HOW TO COMPLETE THIS TASK
Scan the records below. List lines holding "rejects".

INFORMATION SUPPLIED
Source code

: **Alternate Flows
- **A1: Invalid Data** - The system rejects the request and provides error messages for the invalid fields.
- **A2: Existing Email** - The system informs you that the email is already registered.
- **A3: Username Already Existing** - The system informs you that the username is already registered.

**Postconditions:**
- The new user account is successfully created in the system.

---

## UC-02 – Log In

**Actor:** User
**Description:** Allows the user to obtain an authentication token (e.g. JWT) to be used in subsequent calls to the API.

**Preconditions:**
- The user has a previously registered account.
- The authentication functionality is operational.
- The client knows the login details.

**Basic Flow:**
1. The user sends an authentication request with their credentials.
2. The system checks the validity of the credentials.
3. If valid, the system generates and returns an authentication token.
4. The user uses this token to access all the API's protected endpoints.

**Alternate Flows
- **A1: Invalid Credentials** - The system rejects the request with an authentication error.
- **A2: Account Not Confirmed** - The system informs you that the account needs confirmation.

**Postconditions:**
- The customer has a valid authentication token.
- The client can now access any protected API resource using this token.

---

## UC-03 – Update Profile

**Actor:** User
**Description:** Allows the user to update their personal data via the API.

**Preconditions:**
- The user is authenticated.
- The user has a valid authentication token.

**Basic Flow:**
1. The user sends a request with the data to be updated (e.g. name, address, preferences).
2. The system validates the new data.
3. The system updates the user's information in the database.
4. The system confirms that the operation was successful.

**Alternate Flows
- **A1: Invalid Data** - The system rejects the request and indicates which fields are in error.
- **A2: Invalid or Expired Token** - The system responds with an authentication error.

OUTPUT BELOW
- **A1: Invalid Data** - The system rejects the request and provides error messages for the invalid fields.
- **A1: Invalid Credentials** - The system rejects the request with an authentication error.
- **A1: Invalid Data** - The system rejects the request and indicates which fields are in error.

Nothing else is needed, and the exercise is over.